_WHAT IS EXPECTED:_ Display each line below that contains the word "time".

_EXTRACTED INFORMATION:_
───
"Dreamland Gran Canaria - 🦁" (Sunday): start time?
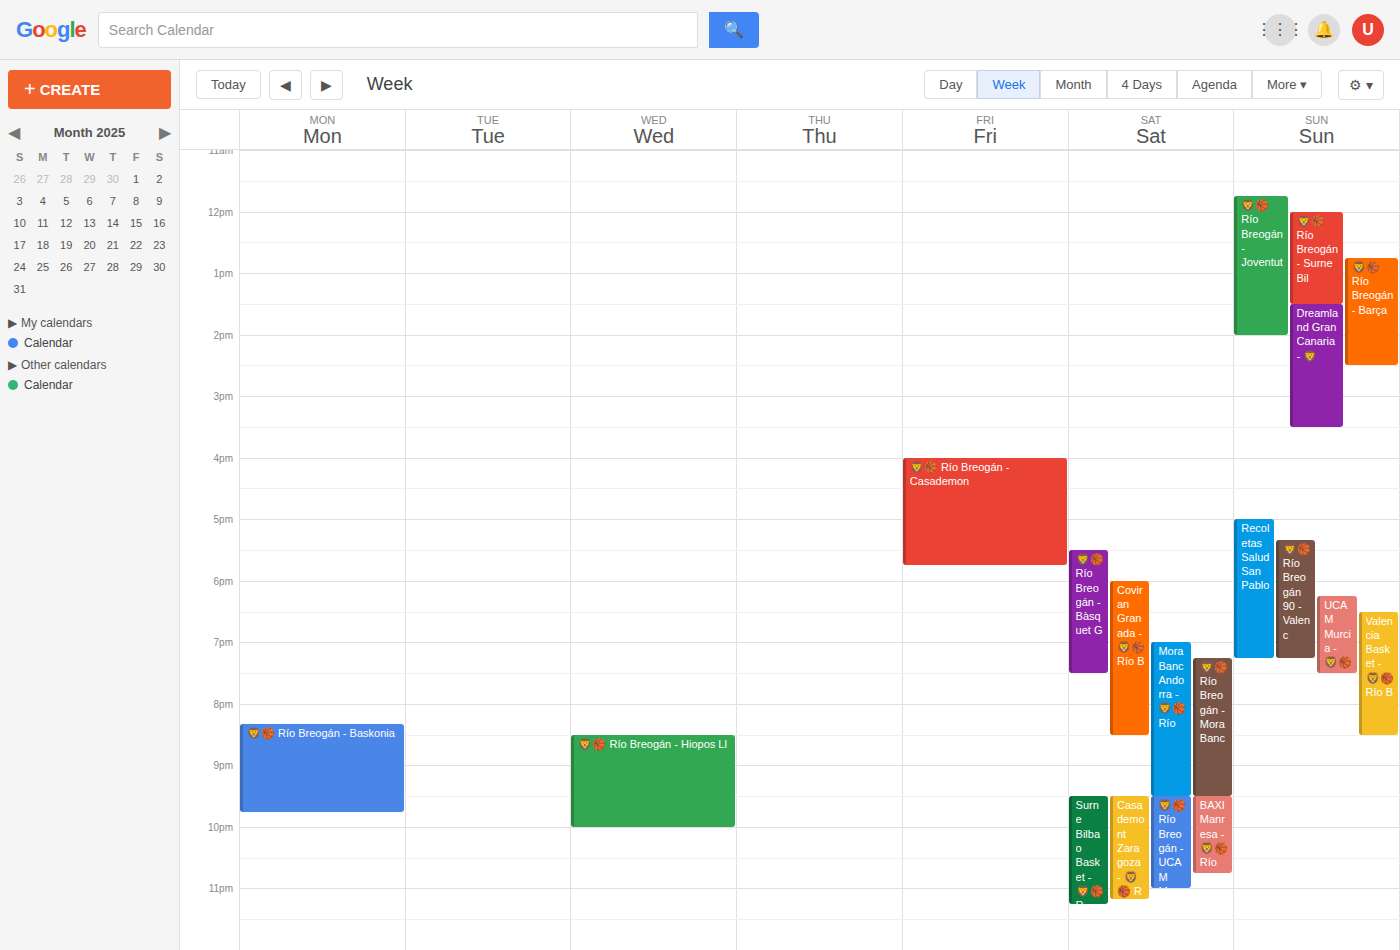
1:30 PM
───
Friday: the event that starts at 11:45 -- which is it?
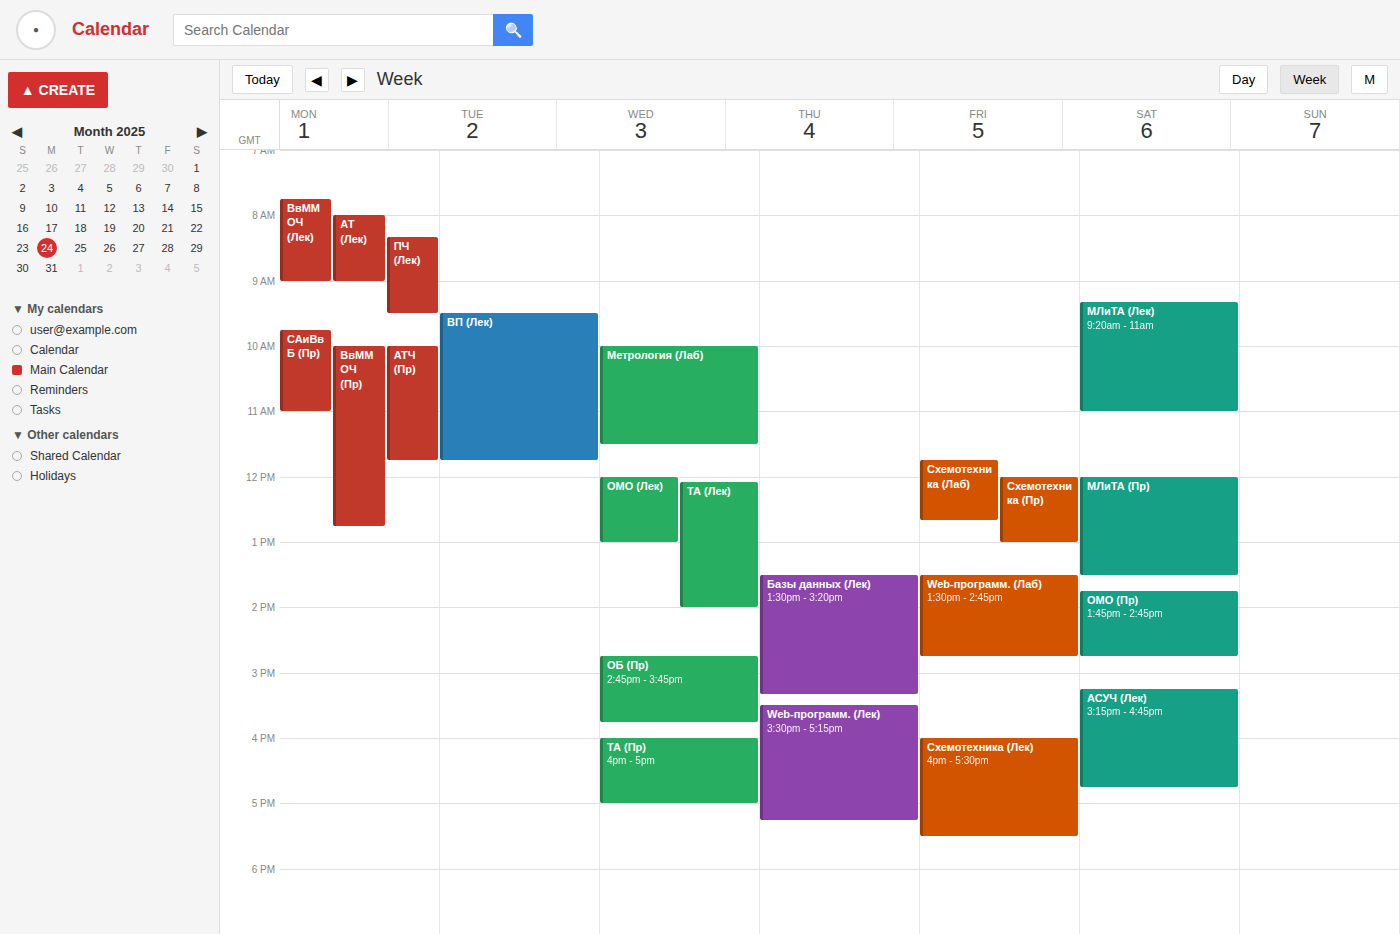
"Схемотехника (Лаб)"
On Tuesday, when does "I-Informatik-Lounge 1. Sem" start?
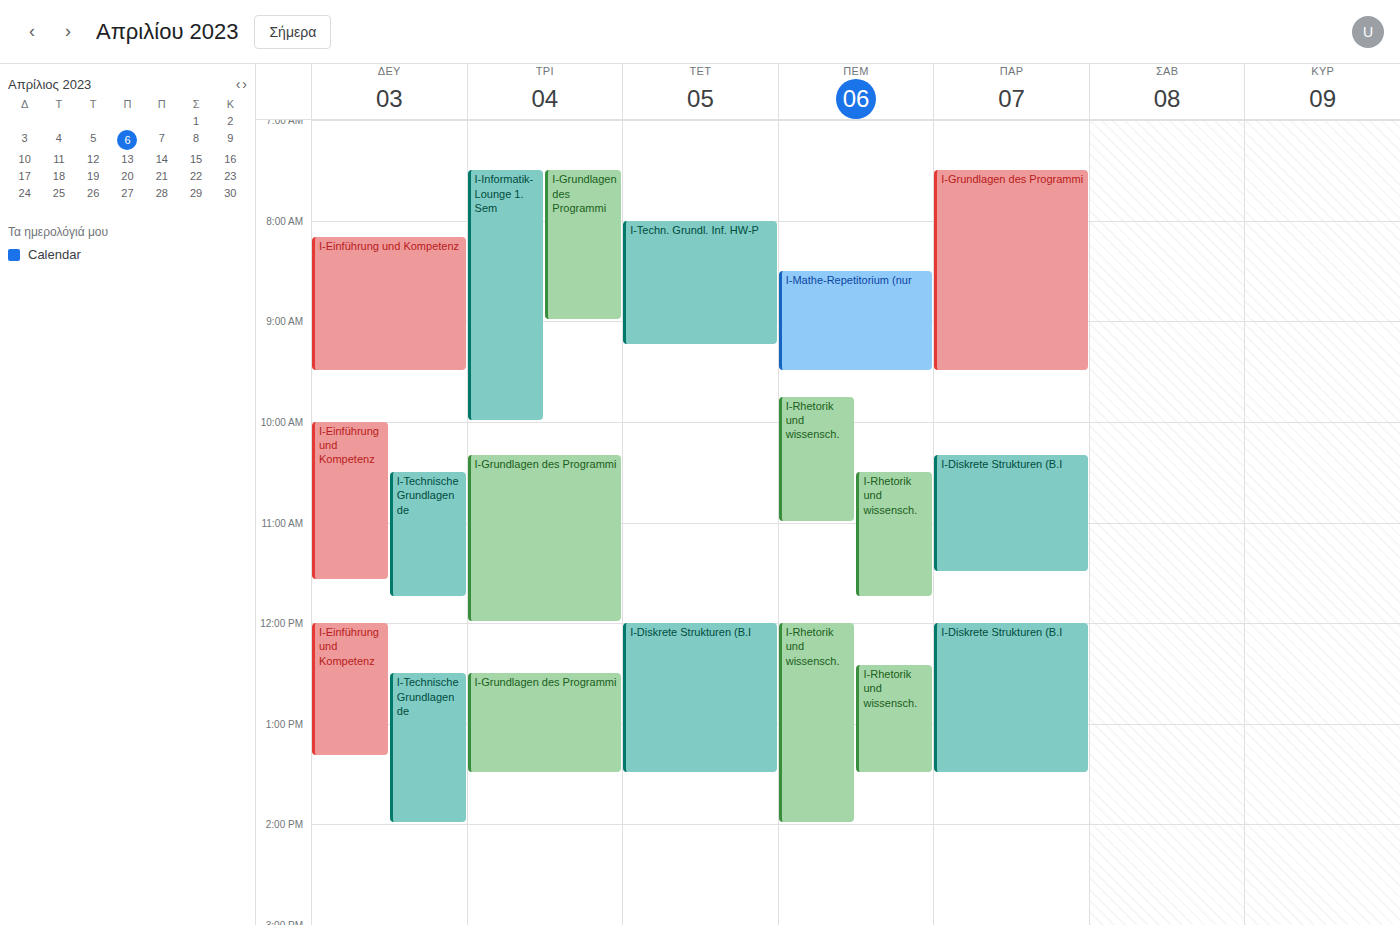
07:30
───
_THE COMPLETED TASK:_
"Dreamland Gran Canaria - 🦁" (Sunday): start time?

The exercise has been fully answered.